Our DC are later primary age, we mainly saw birth family (about once a year) when they were preschool/older one was early primary age. Nobody has helped us with this, we just did it once we had the initial meeting with birth mum facilitated by SW. It's not rocket science TBH, we just gave her our phone number (it's a PAYG we keep just for her, we won't ever change it so she can always call it - in fact she has done a couple of times out of the blue to tell us her new number - unlike the possibility of changing our main mobile/house number but on the flip side we don't switch it on that often in case she decides suddenly to call in a midnight panic).
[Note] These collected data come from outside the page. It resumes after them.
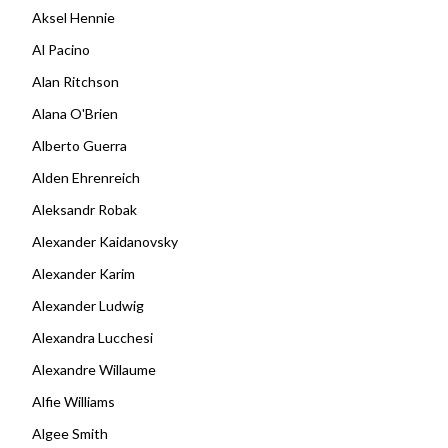
Aksel Hennie
Al Pacino
Alan Ritchson
Alana O'Brien
Alberto Guerra
Alden Ehrenreich
Aleksandr Robak
Alexander Kaidanovsky
Alexander Karim
Alexander Ludwig
Alexandra Lucchesi
Alexandre Willaume
Alfie Williams
Algee Smith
The DCs don't have to speak on the phone or do much when we meet in person, but rather like that eccentric uncle who's a bit odd but we see anyway, until they are old enough to stay home on their own they come with us to see her (it's quite a way so it's usually a side trip to a holiday).
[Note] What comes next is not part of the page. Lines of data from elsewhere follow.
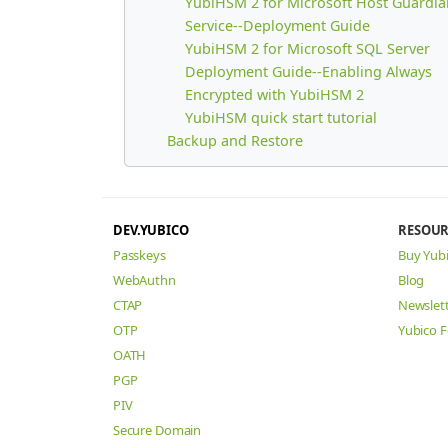
YubiHSM 2 for Microsoft Host Guardia
Service--Deployment Guide
YubiHSM 2 for Microsoft SQL Server
Deployment Guide--Enabling Always
Encrypted with YubiHSM 2
YubiHSM quick start tutorial
Backup and Restore
DEV.YUBICO
RESOUR
Passkeys
Buy Yub
WebAuthn
Blog
CTAP
Newslet
OTP
Yubico 
OATH
PGP
PIV
Secure Domain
We have had one or two meetings in a contact centre, otherwise it's either at a family restaurant type place (with soft play etc.) with the grandparents, or once or twice in a park. We usually organise through the GPs but once when they weren't speaking to her we did it directly (that was the contact centre one).

Cantthinkofannewname · 28/06/2022 16:03

(I should say that the younger one started primary just before the pandemic so it wasn't because of age, but because of the pandemic, that we haven't been recently).

Solomamma · 28/06/2022 21:49

Thanks, I think I like AS facilitating it for us, keep the rules in place especially as there's not much distance between us, although your set up does sound nice and far more relaxed. Something to think about for the future perhaps, definitely the way I'd like it to go with siblings.